Aim: In full and without deviation, write out the entries that follow.

Data lines:
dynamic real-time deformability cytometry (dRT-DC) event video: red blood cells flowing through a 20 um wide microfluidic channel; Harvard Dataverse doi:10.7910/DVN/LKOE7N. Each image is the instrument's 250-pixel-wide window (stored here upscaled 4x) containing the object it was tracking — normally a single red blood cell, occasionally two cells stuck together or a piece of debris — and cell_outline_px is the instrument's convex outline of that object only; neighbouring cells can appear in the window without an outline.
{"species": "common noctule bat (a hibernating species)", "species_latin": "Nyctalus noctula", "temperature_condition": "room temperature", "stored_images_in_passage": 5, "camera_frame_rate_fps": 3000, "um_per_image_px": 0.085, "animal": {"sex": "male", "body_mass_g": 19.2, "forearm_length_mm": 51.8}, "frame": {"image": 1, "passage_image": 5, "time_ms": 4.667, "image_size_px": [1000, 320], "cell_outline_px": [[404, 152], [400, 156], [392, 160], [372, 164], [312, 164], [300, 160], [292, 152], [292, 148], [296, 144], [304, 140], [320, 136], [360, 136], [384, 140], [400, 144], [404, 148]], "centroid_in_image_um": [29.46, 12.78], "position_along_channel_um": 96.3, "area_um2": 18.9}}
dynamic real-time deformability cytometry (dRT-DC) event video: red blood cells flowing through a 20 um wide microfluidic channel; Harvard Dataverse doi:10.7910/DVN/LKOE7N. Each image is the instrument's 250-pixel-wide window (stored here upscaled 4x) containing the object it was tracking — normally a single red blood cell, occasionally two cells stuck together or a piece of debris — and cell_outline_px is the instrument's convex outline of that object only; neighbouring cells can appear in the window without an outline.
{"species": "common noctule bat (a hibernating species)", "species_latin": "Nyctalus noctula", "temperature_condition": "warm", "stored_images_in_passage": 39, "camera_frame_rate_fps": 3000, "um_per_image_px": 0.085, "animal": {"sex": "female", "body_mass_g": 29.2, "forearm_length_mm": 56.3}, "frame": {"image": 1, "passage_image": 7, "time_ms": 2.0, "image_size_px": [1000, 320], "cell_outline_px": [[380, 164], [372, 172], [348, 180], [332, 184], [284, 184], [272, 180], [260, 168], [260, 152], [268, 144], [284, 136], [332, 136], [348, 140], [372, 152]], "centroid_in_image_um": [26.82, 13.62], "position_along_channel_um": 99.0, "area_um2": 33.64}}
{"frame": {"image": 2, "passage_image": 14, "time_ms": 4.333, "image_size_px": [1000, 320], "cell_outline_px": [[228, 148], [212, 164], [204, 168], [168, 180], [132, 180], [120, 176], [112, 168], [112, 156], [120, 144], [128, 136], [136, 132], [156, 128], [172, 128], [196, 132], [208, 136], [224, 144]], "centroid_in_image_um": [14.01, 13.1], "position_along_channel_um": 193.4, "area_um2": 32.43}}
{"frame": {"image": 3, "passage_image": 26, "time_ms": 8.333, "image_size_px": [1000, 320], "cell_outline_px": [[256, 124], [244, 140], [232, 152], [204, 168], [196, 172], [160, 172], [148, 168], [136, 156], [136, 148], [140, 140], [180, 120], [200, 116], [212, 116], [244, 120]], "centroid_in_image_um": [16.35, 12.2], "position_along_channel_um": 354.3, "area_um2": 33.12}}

Solution to the problem:
dynamic real-time deformability cytometry (dRT-DC) event video: red blood cells flowing through a 20 um wide microfluidic channel; Harvard Dataverse doi:10.7910/DVN/LKOE7N. Each image is the instrument's 250-pixel-wide window (stored here upscaled 4x) containing the object it was tracking — normally a single red blood cell, occasionally two cells stuck together or a piece of debris — and cell_outline_px is the instrument's convex outline of that object only; neighbouring cells can appear in the window without an outline.
{"species": "common noctule bat (a hibernating species)", "species_latin": "Nyctalus noctula", "temperature_condition": "room temperature", "stored_images_in_passage": 5, "camera_frame_rate_fps": 3000, "um_per_image_px": 0.085, "animal": {"sex": "male", "body_mass_g": 19.2, "forearm_length_mm": 51.8}, "frame": {"image": 1, "passage_image": 5, "time_ms": 4.667, "image_size_px": [1000, 320], "cell_outline_px": [[404, 152], [400, 156], [392, 160], [372, 164], [312, 164], [300, 160], [292, 152], [292, 148], [296, 144], [304, 140], [320, 136], [360, 136], [384, 140], [400, 144], [404, 148]], "centroid_in_image_um": [29.46, 12.78], "position_along_channel_um": 96.3, "area_um2": 18.9}}
dynamic real-time deformability cytometry (dRT-DC) event video: red blood cells flowing through a 20 um wide microfluidic channel; Harvard Dataverse doi:10.7910/DVN/LKOE7N. Each image is the instrument's 250-pixel-wide window (stored here upscaled 4x) containing the object it was tracking — normally a single red blood cell, occasionally two cells stuck together or a piece of debris — and cell_outline_px is the instrument's convex outline of that object only; neighbouring cells can appear in the window without an outline.
{"species": "common noctule bat (a hibernating species)", "species_latin": "Nyctalus noctula", "temperature_condition": "warm", "stored_images_in_passage": 39, "camera_frame_rate_fps": 3000, "um_per_image_px": 0.085, "animal": {"sex": "female", "body_mass_g": 29.2, "forearm_length_mm": 56.3}, "frame": {"image": 1, "passage_image": 7, "time_ms": 2.0, "image_size_px": [1000, 320], "cell_outline_px": [[380, 164], [372, 172], [348, 180], [332, 184], [284, 184], [272, 180], [260, 168], [260, 152], [268, 144], [284, 136], [332, 136], [348, 140], [372, 152]], "centroid_in_image_um": [26.82, 13.62], "position_along_channel_um": 99.0, "area_um2": 33.64}}
{"frame": {"image": 2, "passage_image": 14, "time_ms": 4.333, "image_size_px": [1000, 320], "cell_outline_px": [[228, 148], [212, 164], [204, 168], [168, 180], [132, 180], [120, 176], [112, 168], [112, 156], [120, 144], [128, 136], [136, 132], [156, 128], [172, 128], [196, 132], [208, 136], [224, 144]], "centroid_in_image_um": [14.01, 13.1], "position_along_channel_um": 193.4, "area_um2": 32.43}}
{"frame": {"image": 3, "passage_image": 26, "time_ms": 8.333, "image_size_px": [1000, 320], "cell_outline_px": [[256, 124], [244, 140], [232, 152], [204, 168], [196, 172], [160, 172], [148, 168], [136, 156], [136, 148], [140, 140], [180, 120], [200, 116], [212, 116], [244, 120]], "centroid_in_image_um": [16.35, 12.2], "position_along_channel_um": 354.3, "area_um2": 33.12}}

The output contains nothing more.